@matvp91/promise-scheduler v1.0.1

promise-scheduler

Run async code in a synchronous order by scheduling promises, with the possibility to cancel pending or active tasks. Optimized for the browser environment, less then 1KB in file size.

I came across a situation where I needed more fine-grained control over a sequence of async operations, with the added requirement that a single operational task should be abortable. Meaning that the task could abort earlier on in its execution in order for the next task to run. Think of a fetch call with an AbortController that makes the Promise resolve earlier due to the fact that the signal is cancelled along the way, but then in a sequence of multiple fetch calls.

A lot of the existing solutions do not take abortable operations into account, and they do too much for my liking (such as allowing concurrency). This is a lightweight yet limited implementation of a scheduler able to execute async code one after another.

Install

npm install @matpv91/promise-scheduler

API

import Scheduler from '@matvp91/promise-scheduler';

const scheduler = new Scheduler();

function createTask() {
  // Dummy function to define performing work over time.
  const work = () => new Promise(resolve => setTimeout(resolve, 500));

  return async (throwIfCanceled) => {
    await work();
    throwIfCanceled(); // Checks whether we can continue or discard the callstack below.
    await work();
    throwIfCanceled();
  };
}

// Schedule a task.
scheduler.scheduleCallback(createTask());

// Schedule a task with notifiers.
scheduler.scheduleCallback(createTask(), {
  onError: (error) => {}, // The task causes an error.
  onAborted: () => {}, // The task got aborted working.
•••••
> _What you should do_
Retype the promise-scheduler text from "import Scheduler from" to "work over time.".

> _Recorded data_
•••••
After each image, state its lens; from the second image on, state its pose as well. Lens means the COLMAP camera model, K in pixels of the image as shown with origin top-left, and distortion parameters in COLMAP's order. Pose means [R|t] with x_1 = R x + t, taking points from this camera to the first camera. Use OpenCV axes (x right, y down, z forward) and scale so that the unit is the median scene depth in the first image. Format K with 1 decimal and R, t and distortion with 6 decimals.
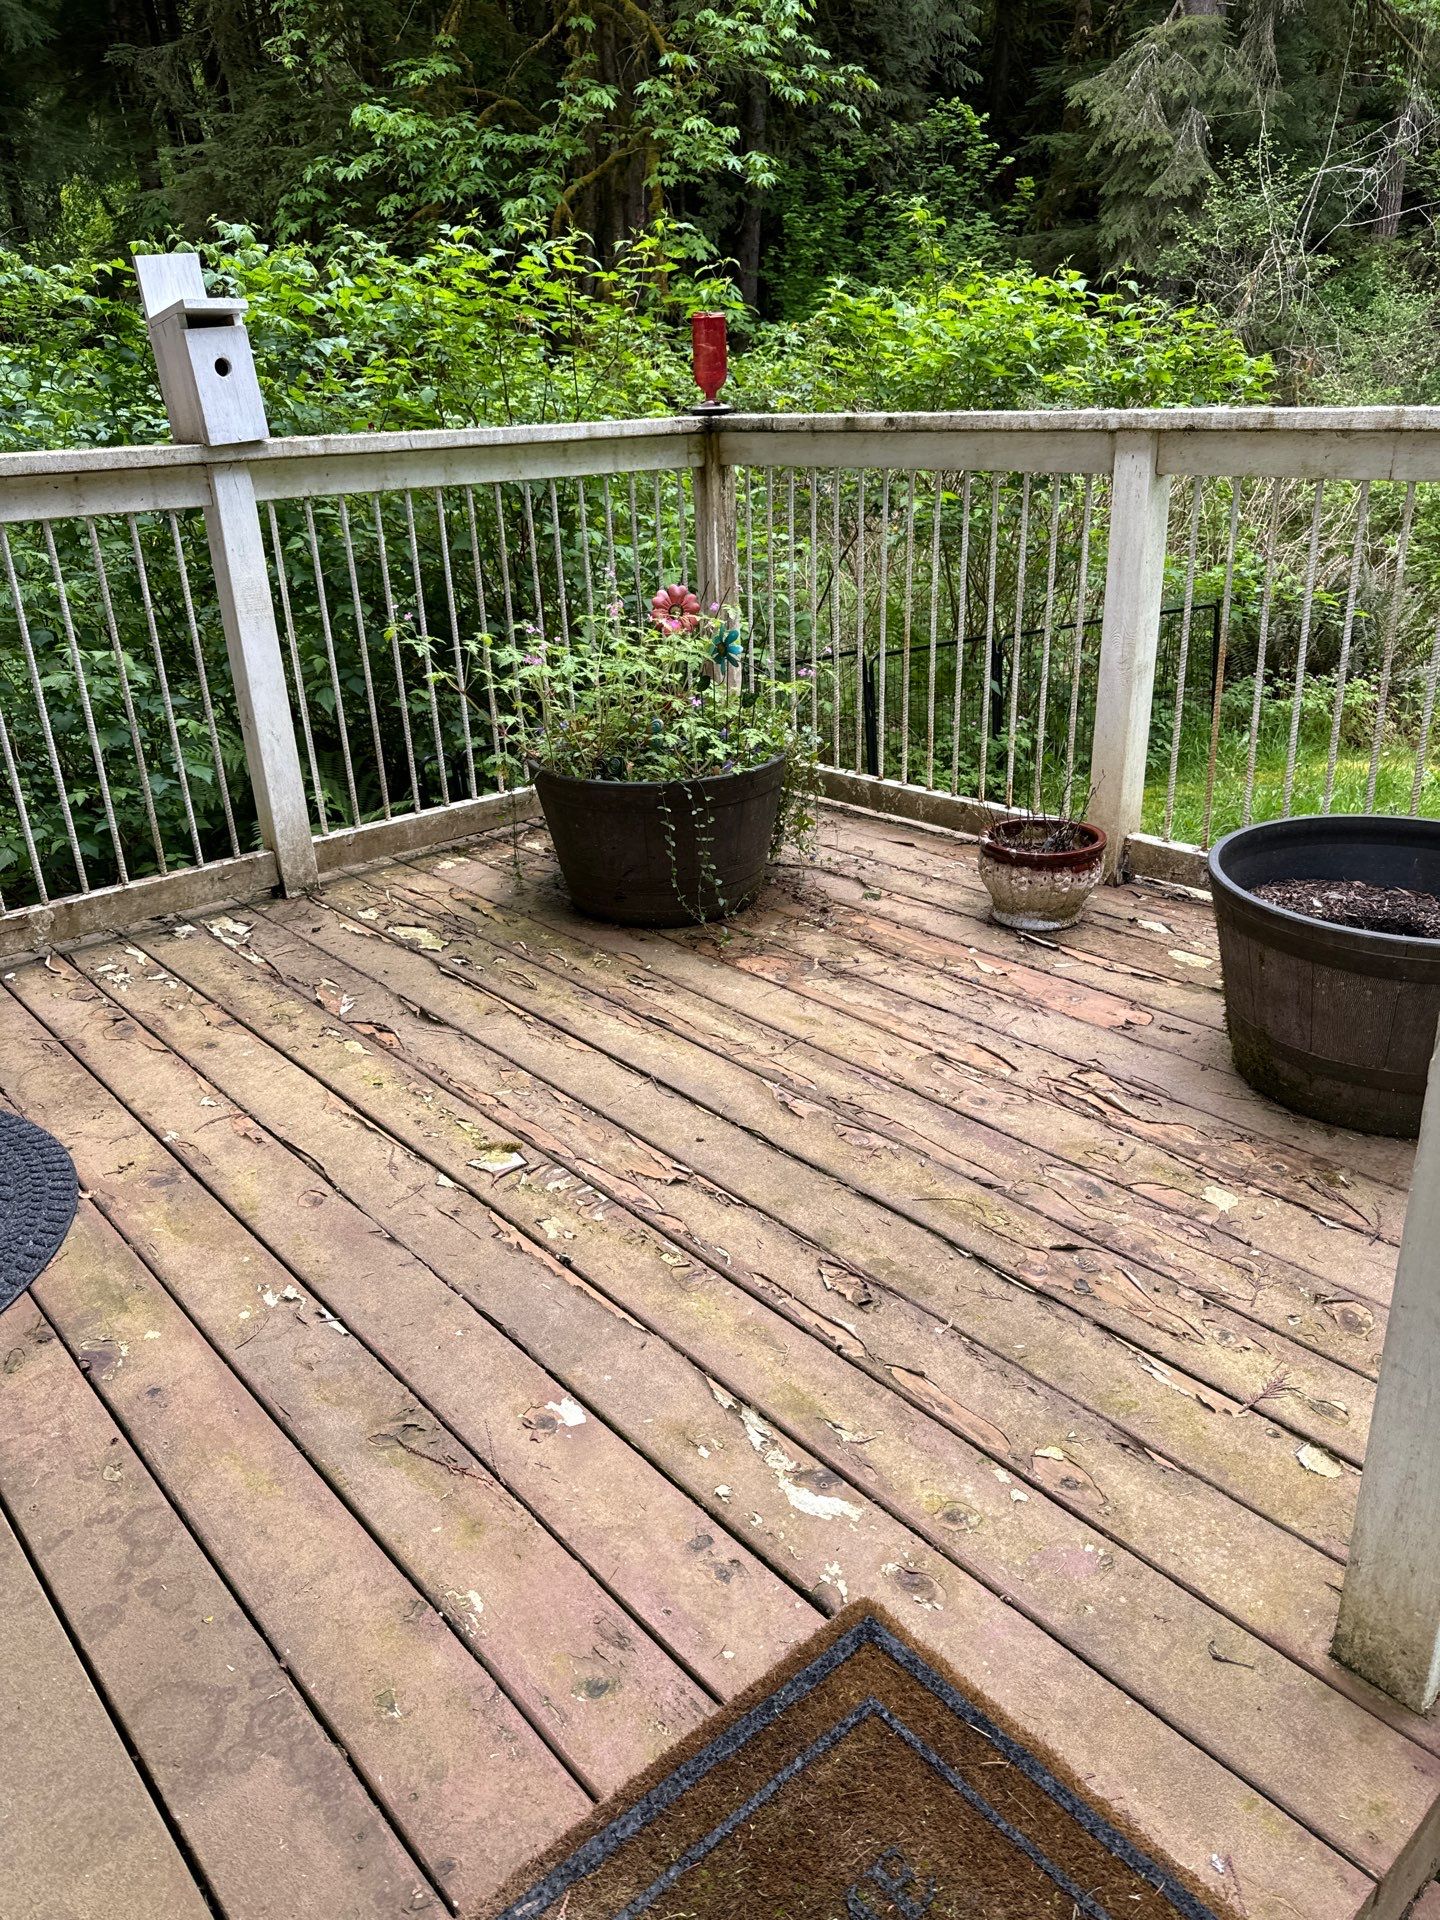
lens RADIAL K [[1374.1, 0, 731.1], [0, 1374.1, 948.6], [0, 0, 1]] dist [0.032286, -0.034604]
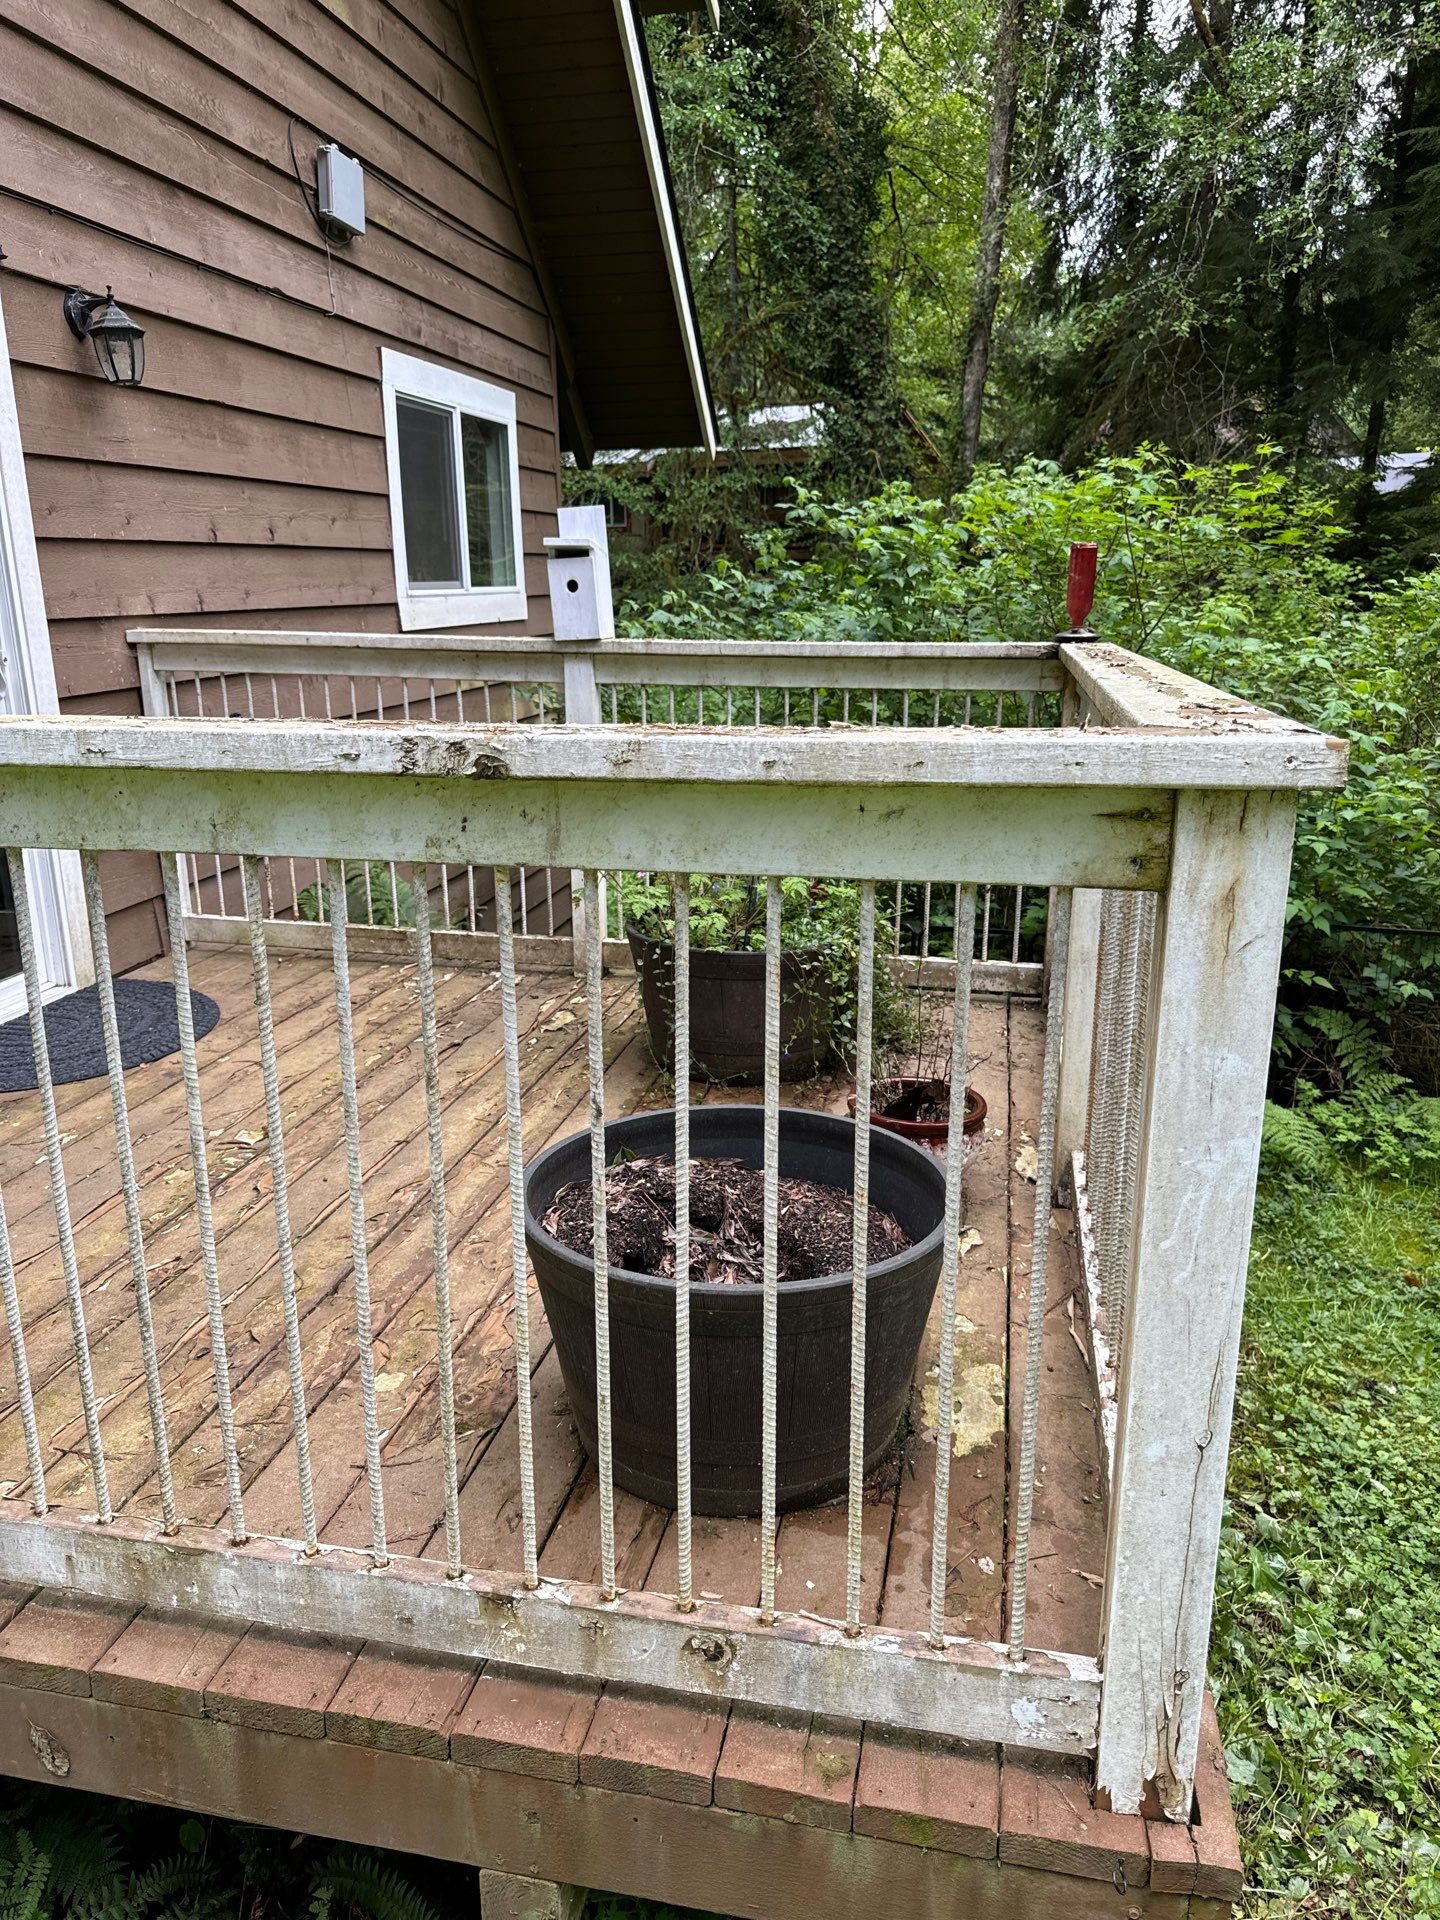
lens RADIAL K [[1354.1, 0, 704.7], [0, 1354.1, 967.0], [0, 0, 1]] dist [0.051191, -0.043979]
pose [[0.587000, 0.246778, -0.771059, 0.738949], [-0.333206, 0.941646, 0.047708, -0.148709], [0.737838, 0.228917, 0.634975, 0.279230]]
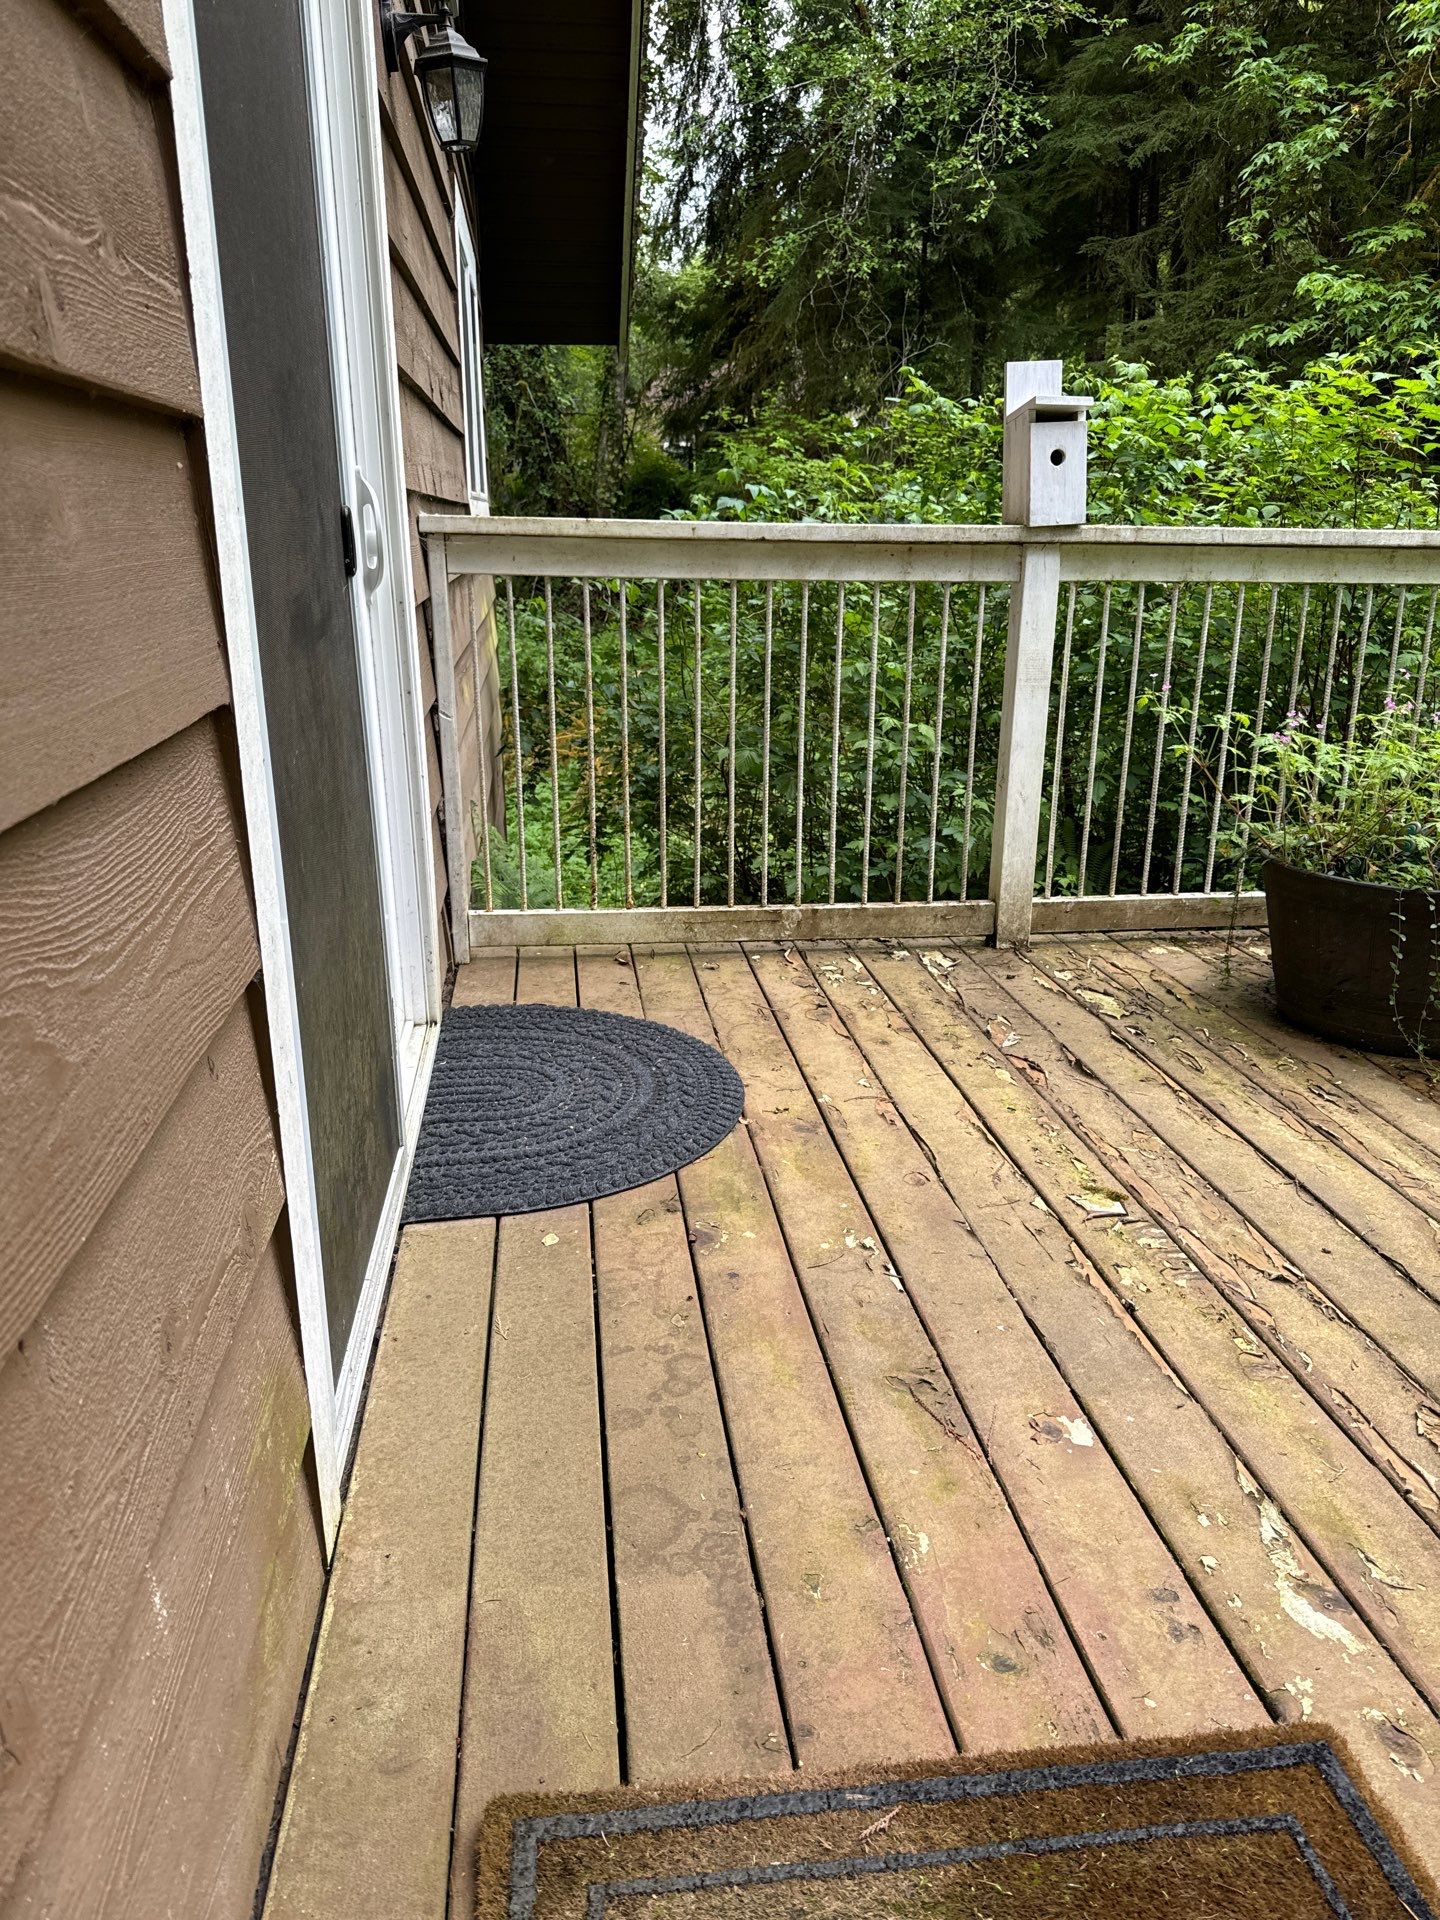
lens RADIAL K [[1355.1, 0, 720.0], [0, 1355.1, 960.0], [0, 0, 1]] dist [0.078128, -0.091823]
pose [[0.824142, 0.200110, -0.529855, 0.059286], [-0.250648, 0.967772, -0.024362, 0.051526], [0.507903, 0.152885, 0.847739, 0.003505]]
•••••
> _Output_
import Scheduler from '@matvp91/promise-scheduler';

const scheduler = new Scheduler();

function createTask() {
  // Dummy function to define performing work over time.